A Community Called Atonement

When are there moments of atonement?  Is the cross the only means of atonement?  Is the atonement simply being forgiven, redeemed, restored from our (individual) sin or is there a macrocosmic scope to the atonement?  Several chapters of McKnight’s book are dedicated to those moments of atonement where God redeems us from the problem of evil and sin.  Below are four moments of atonement and some quotes that I find very thought provoking.

 Atoning Moments: Incarnation As Second Adam

“God identifies with us in the incarnation.  Without identification, without incarnation, there is no atonement.  Which is to say that the atonement is an ontological act – God’s sharing our nature and our sharing God’s – at its core: it is about God identifying with us so that we might participate in God (2 Pet. 1:4)” (pg. 54).

Atoning Moments: Crucifixion

“I suggest that we see the achievement of the cross in three expressions: Jesus dies ‘with us’ – entering into our evil and our sin and our suffering to subvert it and create a new way; Jesus dies ‘instead of us’ – he enters into our sin, our wrath, and our death; and Jesus dies ‘for us’ – his death forgives our sin, ‘declares us right,’ absorbs the wrath of God against us, and creates new life where there was once only death.

Not only is this death saving, this same death becomes the paradigm for an entirely new existence that is shaped, as Luther said of theology and life, by the cross.  A life shaped by the cross is a life bent on dying daily to self in order to love God, self, others, and the world.  And a life shaped by the cross sees in the cross God becoming the victim, identifying with the victim, suffering injustice, and shaping a cruciform pattern of life for all who would follow Jesus.  The cross reshapes all of life” (pg. 69).

 Atoning Moments: Easter

“When, then, is the resurrection all about?  If the death of Christ wipes away sin, the resurrection of Christ makes all things new.  Resurrection is about new creation.  A theory of atonement that does not flow into the resurrection is an atonement that rids one of the sin problem but does not transform life and this world.  Stopping that flow of life from God into God’s people is the abortion of full atonement” (Pg. 70). 

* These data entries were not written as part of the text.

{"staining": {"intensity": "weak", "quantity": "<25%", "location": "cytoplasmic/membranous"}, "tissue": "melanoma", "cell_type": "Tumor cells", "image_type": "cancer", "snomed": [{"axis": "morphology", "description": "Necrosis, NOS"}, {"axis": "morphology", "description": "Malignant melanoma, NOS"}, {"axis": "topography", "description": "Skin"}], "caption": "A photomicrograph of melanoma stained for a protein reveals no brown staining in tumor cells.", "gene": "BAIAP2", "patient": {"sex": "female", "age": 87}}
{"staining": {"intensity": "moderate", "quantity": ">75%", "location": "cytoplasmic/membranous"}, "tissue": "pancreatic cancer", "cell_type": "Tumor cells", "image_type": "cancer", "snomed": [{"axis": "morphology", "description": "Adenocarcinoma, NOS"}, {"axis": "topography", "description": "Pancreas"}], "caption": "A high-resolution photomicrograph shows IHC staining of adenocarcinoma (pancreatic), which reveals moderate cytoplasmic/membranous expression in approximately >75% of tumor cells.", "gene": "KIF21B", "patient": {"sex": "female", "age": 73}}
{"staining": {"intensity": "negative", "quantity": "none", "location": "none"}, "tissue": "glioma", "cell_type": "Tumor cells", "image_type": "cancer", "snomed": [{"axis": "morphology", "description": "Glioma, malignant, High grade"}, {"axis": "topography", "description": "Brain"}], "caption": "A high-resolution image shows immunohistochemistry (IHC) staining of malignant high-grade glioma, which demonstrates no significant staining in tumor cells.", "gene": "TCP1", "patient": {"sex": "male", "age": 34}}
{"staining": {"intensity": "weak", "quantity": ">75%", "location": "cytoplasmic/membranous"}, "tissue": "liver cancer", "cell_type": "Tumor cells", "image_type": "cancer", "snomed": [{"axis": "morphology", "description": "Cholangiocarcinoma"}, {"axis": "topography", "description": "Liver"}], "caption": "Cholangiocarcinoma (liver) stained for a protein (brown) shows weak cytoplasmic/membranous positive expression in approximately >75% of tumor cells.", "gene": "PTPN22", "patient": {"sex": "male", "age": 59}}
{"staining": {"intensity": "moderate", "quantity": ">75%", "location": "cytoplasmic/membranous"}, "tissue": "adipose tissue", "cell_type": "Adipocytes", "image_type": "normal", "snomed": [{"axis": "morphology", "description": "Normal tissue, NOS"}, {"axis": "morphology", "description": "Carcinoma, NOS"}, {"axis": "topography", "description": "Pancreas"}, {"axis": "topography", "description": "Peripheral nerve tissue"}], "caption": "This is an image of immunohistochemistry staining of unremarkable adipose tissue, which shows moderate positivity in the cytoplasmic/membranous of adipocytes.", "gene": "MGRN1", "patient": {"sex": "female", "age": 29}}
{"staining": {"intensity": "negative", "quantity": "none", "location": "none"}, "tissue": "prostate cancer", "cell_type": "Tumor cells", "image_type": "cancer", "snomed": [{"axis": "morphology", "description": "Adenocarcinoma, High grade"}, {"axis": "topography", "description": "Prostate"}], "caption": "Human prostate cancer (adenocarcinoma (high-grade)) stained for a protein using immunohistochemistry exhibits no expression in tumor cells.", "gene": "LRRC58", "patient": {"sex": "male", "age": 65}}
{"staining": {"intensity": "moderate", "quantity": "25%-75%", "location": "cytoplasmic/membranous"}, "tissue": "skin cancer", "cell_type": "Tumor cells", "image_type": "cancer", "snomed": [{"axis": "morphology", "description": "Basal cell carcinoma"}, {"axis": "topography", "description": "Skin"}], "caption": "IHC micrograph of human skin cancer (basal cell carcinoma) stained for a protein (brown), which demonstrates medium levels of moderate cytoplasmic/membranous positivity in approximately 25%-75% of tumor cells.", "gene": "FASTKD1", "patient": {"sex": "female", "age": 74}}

 Atoning Moments: Pentecost

“Pentecost is both justification and judgment.  In this one act at Pentecost (1) the people of God, in God’s act of justifying and making his judgment clear, receive the power of the Holy Spirit to create a community wherein the will of God can be done, and (2) that new community creation is at the same time a judgment on the unjust rulers of this world” (pg. 76).